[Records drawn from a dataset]
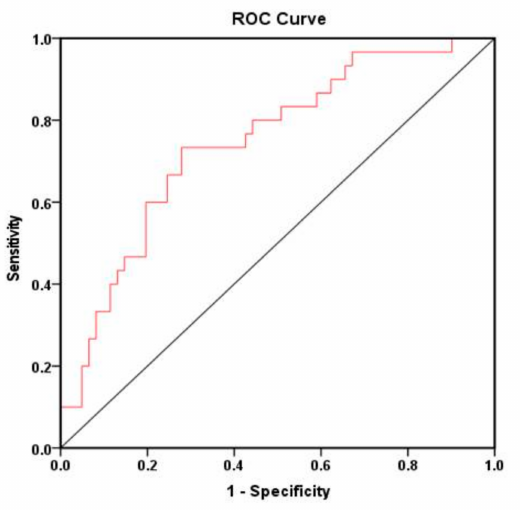
Figure A2. The ROC curve for the values of the DEI Score in the training cohort according to HFR during the 6 months from the first episode of HFpEF. AUROC = 0.746, 95% CI (0.640–0.853), p = 0.0001.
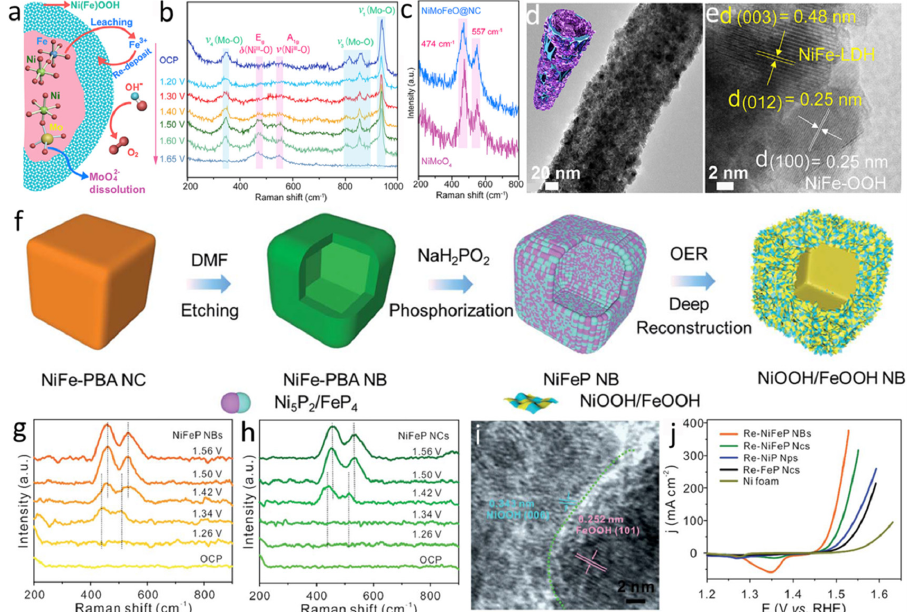
Figure 7. ( a ) Schematic of the reconstruction process for NiMoFeO@NC. ( b ) Operando Raman spectra of NiMoFeO@NC. ( c ) Operando Raman spectra of NiMoFeO@NC and NiMoO 4 obtained at 1.65 V. ( d ) Low-magnification and ( e ) high-magnification TEM images of NiMoFeO@NC after electrochemical reaction. Reproduced with permission [119]. Copyright 2020, Cell Press. ( f ) Schematic for the formation of precatalysts and deep reconstruction process of precatalysts into hierarchical NiOOH/FeOOH structures. Operando Raman spectra of ( g ) NiFeP NBs and ( h ) NiFeP NCs at different applied potentials. ( i ) HRTEM image of NiOOH/FeOOH structures. ( j ) LSV curves of catalysts loaded on Ni foam after 30 h of reconstruction process. Reproduced with permission [118]. Copyright 2021, Royal Society of Chemistry.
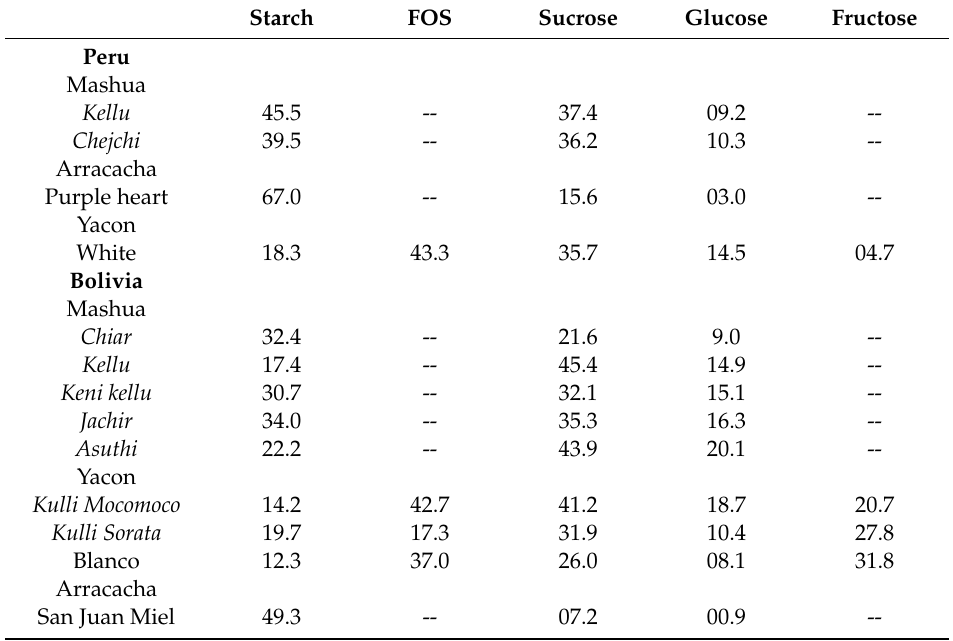
Table 3. Starch, fructooligosaccharides (FOS), and sugars in samples of mashua, arracacha, and yacon from Bolivia and Peru (g 100 g dry matter − 1 ). Starch FOS Sucrose Glucose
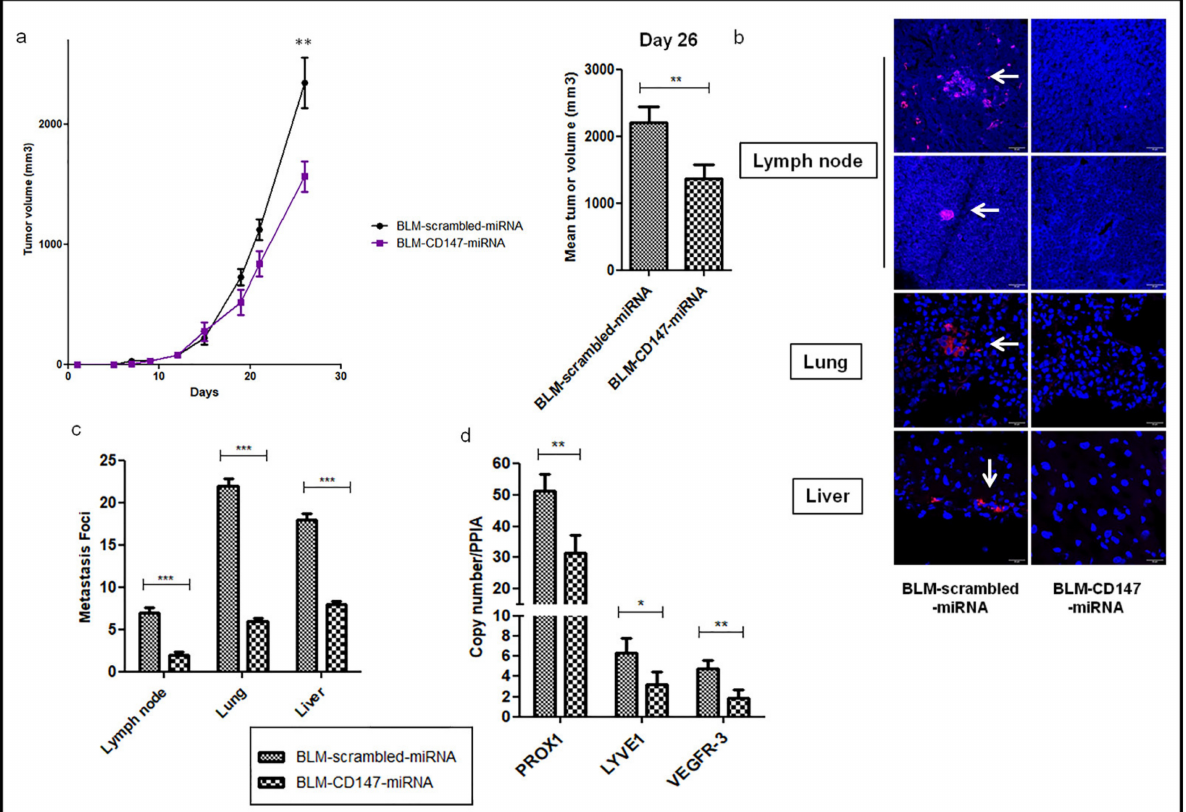
Figure 6. CD147 downregulation reduces tumor growth and metastasis formation in human melanoma. ( a ) In vivo xenograft growth. BLM-scrambled and BLM-CD147-miRNAs were inoculated in nude mice for 26 days. Results represent two independent experiments with 10 mice in each group. Columns represent means of tumor volume at sacrifice. Bars; SEM, ** p < 0.005. ( b ) Representative images of confocal fluorescent micro-metastasis (white arrows) in mice’s lymph node, lung and liver. 40x Magnification. Scale bar: 20 µ m. ( c ) Quantification of the micro-metastatic foci in mice lymph nodes, lungs, and livers. ( d ) qRT-PCR of PROX1 , LYVE-1 , and VEGFR3 expression in BLM-scrambled or BLM-CD147-miRNAs tumors, using PPIA as a reference. Columns indicate means of three independent experiments carried out in triplicate; and bars, SD; * p < 0.05, ** p < 0.005, *** p <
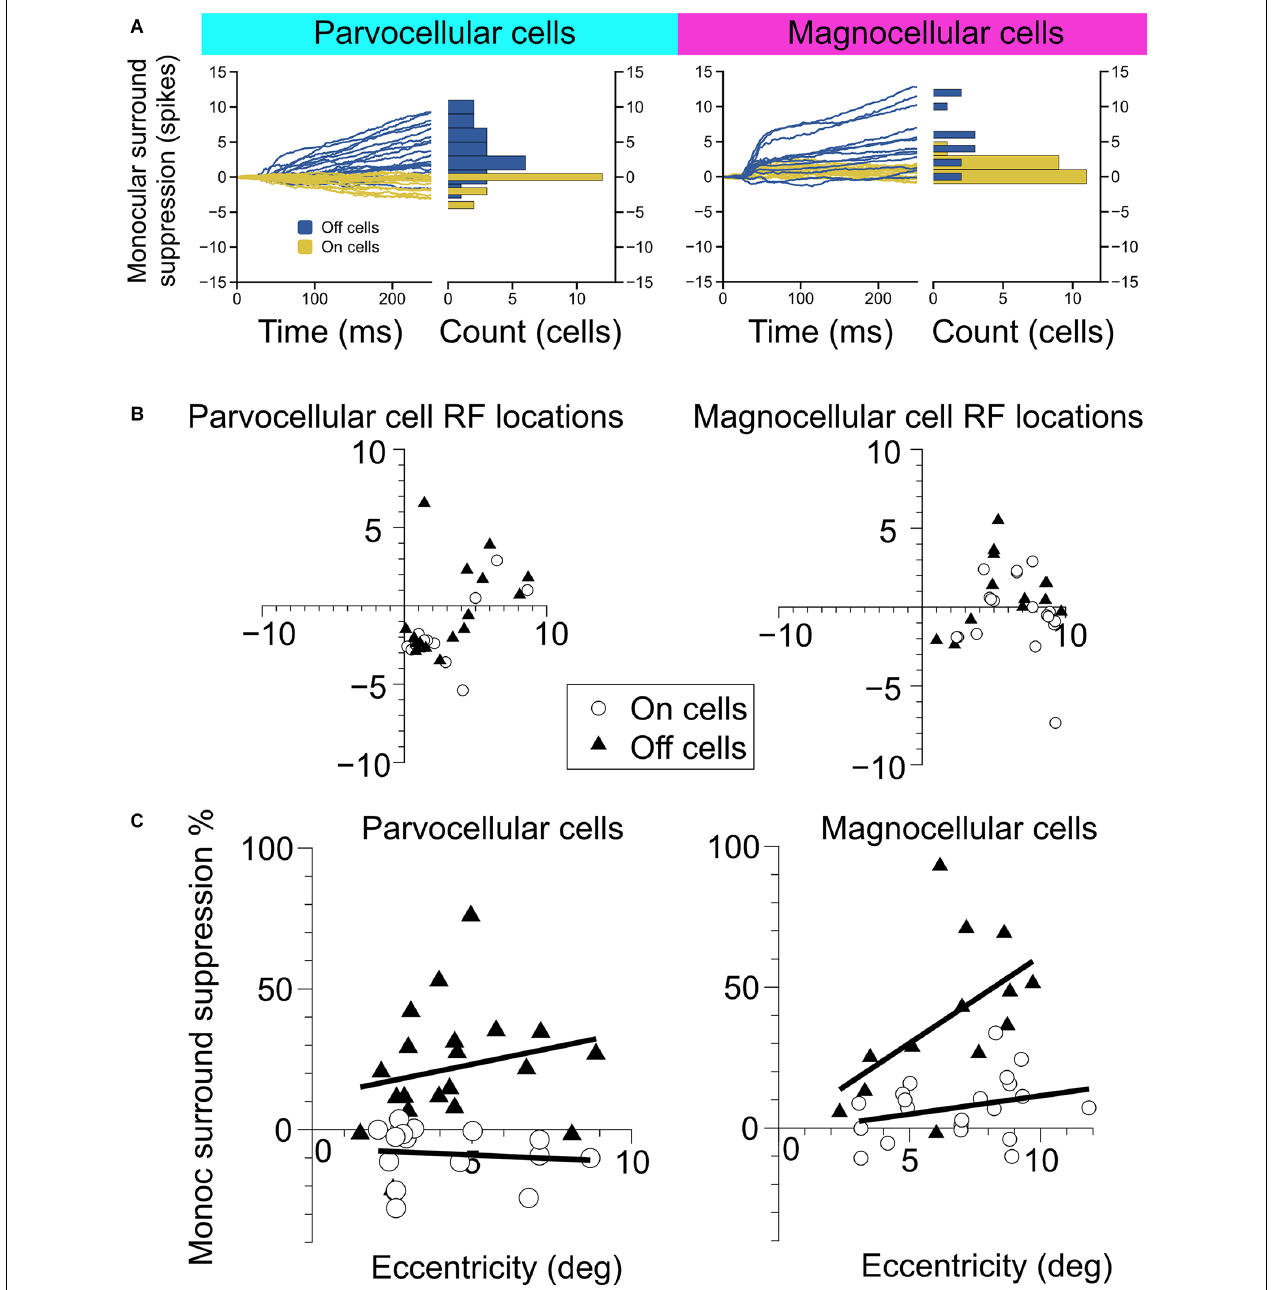
FIGURE 2 | Measurement of monocular surround suppression in On-cells and Off-cells of the parvocellular and magnocellular pathways. (A) The cumulative difference between spikes elicited by an optimally-sized monocular grating and spikes elicited by a large monocular grating. Histograms show the total difference in the number of spikes elicited by the stimuli. Off cells displayed statistically greater monocular surround suppression than On cells in both the parvocellular and magnocellular groupings. (B) Receptive field location of cell recordings in this experiment. (C) Surround suppression as a function of receptive field eccentricity in parvocellular and magnocellular cells. In both cell groups, Off cells showed greater monocular surround suppression than On cells. Bold lines depict linear fits to On cell and Off cell surround suppression in relation to receptive field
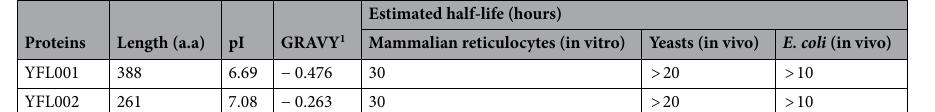
Table 2. Physicochemical properties of the proteins by ProtParam. 1 Grand average of hydropathicity.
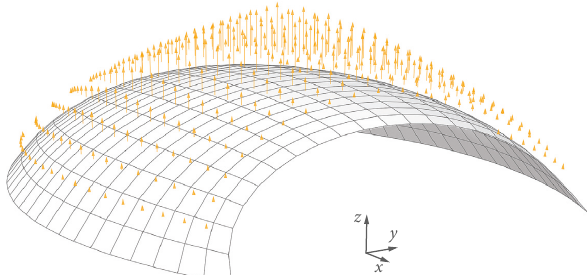
Figure 15: Illustration of the additional form adaption, fading two dimensionally from the shell vertex.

- YOUR ASSIGNMENT -
Reprint every record exactly and skip the pictures.

- WRITTEN REPLY -
Figure A2. The ROC curve for the values of the DEI Score in the training cohort according to HFR during the 6 months from the first episode of HFpEF. AUROC = 0.746, 95% CI (0.640–0.853), p = 0.0001.
Figure 7. ( a ) Schematic of the reconstruction process for NiMoFeO@NC. ( b ) Operando Raman spectra of NiMoFeO@NC. ( c ) Operando Raman spectra of NiMoFeO@NC and NiMoO 4 obtained at 1.65 V. ( d ) Low-magnification and ( e ) high-magnification TEM images of NiMoFeO@NC after electrochemical reaction. Reproduced with permission [119]. Copyright 2020, Cell Press. ( f ) Schematic for the formation of precatalysts and deep reconstruction process of precatalysts into hierarchical NiOOH/FeOOH structures. Operando Raman spectra of ( g ) NiFeP NBs and ( h ) NiFeP NCs at different applied potentials. ( i ) HRTEM image of NiOOH/FeOOH structures. ( j ) LSV curves of catalysts loaded on Ni foam after 30 h of reconstruction process. Reproduced with permission [118]. Copyright 2021, Royal Society of Chemistry.
Table 3. Starch, fructooligosaccharides (FOS), and sugars in samples of mashua, arracacha, and yacon from Bolivia and Peru (g 100 g dry matter − 1 ). Starch FOS Sucrose Glucose
Figure 6. CD147 downregulation reduces tumor growth and metastasis formation in human melanoma. ( a ) In vivo xenograft growth. BLM-scrambled and BLM-CD147-miRNAs were inoculated in nude mice for 26 days. Results represent two independent experiments with 10 mice in each group. Columns represent means of tumor volume at sacrifice. Bars; SEM, ** p < 0.005. ( b ) Representative images of confocal fluorescent micro-metastasis (white arrows) in mice’s lymph node, lung and liver. 40x Magnification. Scale bar: 20 µ m. ( c ) Quantification of the micro-metastatic foci in mice lymph nodes, lungs, and livers. ( d ) qRT-PCR of PROX1 , LYVE-1 , and VEGFR3 expression in BLM-scrambled or BLM-CD147-miRNAs tumors, using PPIA as a reference. Columns indicate means of three independent experiments carried out in triplicate; and bars, SD; * p < 0.05, ** p < 0.005, *** p <
FIGURE 2 | Measurement of monocular surround suppression in On-cells and Off-cells of the parvocellular and magnocellular pathways. (A) The cumulative difference between spikes elicited by an optimally-sized monocular grating and spikes elicited by a large monocular grating. Histograms show the total difference in the number of spikes elicited by the stimuli. Off cells displayed statistically greater monocular surround suppression than On cells in both the parvocellular and magnocellular groupings. (B) Receptive field location of cell recordings in this experiment. (C) Surround suppression as a function of receptive field eccentricity in parvocellular and magnocellular cells. In both cell groups, Off cells showed greater monocular surround suppression than On cells. Bold lines depict linear fits to On cell and Off cell surround suppression in relation to receptive field
Table 2. Physicochemical properties of the proteins by ProtParam. 1 Grand average of hydropathicity.
Figure 15: Illustration of the additional form adaption, fading two dimensionally from the shell vertex.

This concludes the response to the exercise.